● EXCERTO DO TEXTO:
————————
A verdade é que, depois de semanas entrincheirados numa posição oficial de “continua tudo igual”, tanto o COI como a organização local e o Governo japonês já admitem o cenário de cancelamento perante a ameaça global que a covid-19 representa. Já nesta segunda-feira, Shinzo Abe, primeiro-ministro japonês, ainda não deu o cancelamento como um dado adquirido, mas já modelou o seu discurso para deixar essa porta aberta.

“Se me perguntam se nós conseguimos receber os Jogos Olímpicos neste momento, tenho de dizer que o mundo não está em condições. É importante que, não apenas o nosso país, mas que todos os países participantes possam estar nos Jogos bem preparados”, disse o governante japonês numa sessão parlamentar, sendo que a decisão final de adiar os Jogos não é da organização local, mas do COI.

A expansão do novo coronavírus colocou em suspenso todas as provas de qualificação olímpica que estavam agendadas para os próximos meses - ainda há cerca de 43 por cento de vagas por preencher - e afectou a preparação dos atletas já qualificados. Austrália e Canadá, habitualmente duas das maiores comitivas nos Jogos Olímpicos, anunciaram o seu boicote a Tóquio praticamente em simultâneo e com justificações semelhantes. “Para nós é claro que os Jogos não podem acontecer em Julho. Os nossos atletas têm sido magníficos e com uma atitude muito positiva na preparação, mas o stress e a incerteza têm sido um desafio para eles”, declarou Ian Chesterman, o chefe da missão australiana. Durante o dia, a Noruega seguiu pelo mesmo caminho e o Reino Unido também está a ponderar o boicote.
————————
● EXERCÍCIO PROPOSTO:
No texto sobre os Jogos de Tóquio, substitua "COI" por "Comité Olímpico Internacional" e transcreva o trecho entre "A verdade é" e "mas do COI.", inclusive.
————————
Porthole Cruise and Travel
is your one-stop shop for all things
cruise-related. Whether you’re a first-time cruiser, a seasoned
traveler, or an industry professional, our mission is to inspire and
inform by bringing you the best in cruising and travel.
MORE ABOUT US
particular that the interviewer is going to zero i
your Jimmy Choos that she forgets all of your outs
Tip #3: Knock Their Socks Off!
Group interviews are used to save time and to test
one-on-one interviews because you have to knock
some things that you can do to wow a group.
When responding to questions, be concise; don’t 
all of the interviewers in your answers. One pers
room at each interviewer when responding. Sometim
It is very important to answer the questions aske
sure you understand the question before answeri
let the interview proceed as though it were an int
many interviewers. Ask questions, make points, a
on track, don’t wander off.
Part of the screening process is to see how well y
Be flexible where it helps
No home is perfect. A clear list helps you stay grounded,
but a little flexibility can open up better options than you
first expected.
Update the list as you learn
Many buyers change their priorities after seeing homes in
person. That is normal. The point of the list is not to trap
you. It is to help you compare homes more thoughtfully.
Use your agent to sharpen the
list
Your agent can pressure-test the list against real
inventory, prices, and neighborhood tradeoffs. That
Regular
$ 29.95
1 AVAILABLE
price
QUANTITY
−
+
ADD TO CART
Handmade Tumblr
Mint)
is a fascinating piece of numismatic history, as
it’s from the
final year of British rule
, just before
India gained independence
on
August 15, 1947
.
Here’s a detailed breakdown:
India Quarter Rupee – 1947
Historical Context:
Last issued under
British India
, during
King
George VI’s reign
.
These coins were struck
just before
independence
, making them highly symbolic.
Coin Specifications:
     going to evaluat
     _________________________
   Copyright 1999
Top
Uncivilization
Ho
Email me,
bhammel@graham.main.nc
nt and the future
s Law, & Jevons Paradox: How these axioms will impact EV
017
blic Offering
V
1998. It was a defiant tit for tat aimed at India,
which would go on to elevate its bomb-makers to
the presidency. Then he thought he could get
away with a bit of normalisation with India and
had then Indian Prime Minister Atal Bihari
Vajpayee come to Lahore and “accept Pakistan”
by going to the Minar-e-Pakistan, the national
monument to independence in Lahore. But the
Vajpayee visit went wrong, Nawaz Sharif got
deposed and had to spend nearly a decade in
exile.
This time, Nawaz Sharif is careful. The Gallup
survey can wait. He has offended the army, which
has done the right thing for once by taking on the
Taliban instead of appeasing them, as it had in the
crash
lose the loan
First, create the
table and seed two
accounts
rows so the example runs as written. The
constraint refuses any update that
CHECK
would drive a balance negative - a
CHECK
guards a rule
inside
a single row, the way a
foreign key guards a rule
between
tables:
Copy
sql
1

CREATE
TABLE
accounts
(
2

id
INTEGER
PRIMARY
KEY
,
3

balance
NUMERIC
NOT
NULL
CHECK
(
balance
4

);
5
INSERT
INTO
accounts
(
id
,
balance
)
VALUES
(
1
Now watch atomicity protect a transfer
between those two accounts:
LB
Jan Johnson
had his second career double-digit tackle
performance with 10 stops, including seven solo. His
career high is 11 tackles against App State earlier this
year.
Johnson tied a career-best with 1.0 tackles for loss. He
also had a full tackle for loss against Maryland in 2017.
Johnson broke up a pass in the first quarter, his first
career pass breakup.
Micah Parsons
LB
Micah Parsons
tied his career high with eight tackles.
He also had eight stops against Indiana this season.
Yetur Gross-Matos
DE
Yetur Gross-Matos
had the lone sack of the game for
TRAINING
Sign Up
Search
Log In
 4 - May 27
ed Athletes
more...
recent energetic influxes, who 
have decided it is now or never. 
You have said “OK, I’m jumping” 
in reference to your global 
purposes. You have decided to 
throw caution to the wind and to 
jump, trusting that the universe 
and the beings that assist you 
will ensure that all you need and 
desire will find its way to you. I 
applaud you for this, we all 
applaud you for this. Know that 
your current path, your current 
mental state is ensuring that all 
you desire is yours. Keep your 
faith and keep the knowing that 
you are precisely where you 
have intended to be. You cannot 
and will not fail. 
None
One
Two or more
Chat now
————————
● ESPAÇO DE RESPOSTA:
A verdade é que, depois de semanas entrincheirados numa posição oficial de “continua tudo igual”, tanto o Comité Olímpico Internacional como a organização local e o Governo japonês já admitem o cenário de cancelamento perante a ameaça global que a covid-19 representa. Já nesta segunda-feira, Shinzo Abe, primeiro-ministro japonês, ainda não deu o cancelamento como um dado adquirido, mas já modelou o seu discurso para deixar essa porta aberta.

“Se me perguntam se nós conseguimos receber os Jogos Olímpicos neste momento, tenho de dizer que o mundo não está em condições. É importante que, não apenas o nosso país, mas que todos os países participantes possam estar nos Jogos bem preparados”, disse o governante japonês numa sessão parlamentar, sendo que a decisão final de adiar os Jogos não é da organização local, mas do Comité Olímpico Internacional.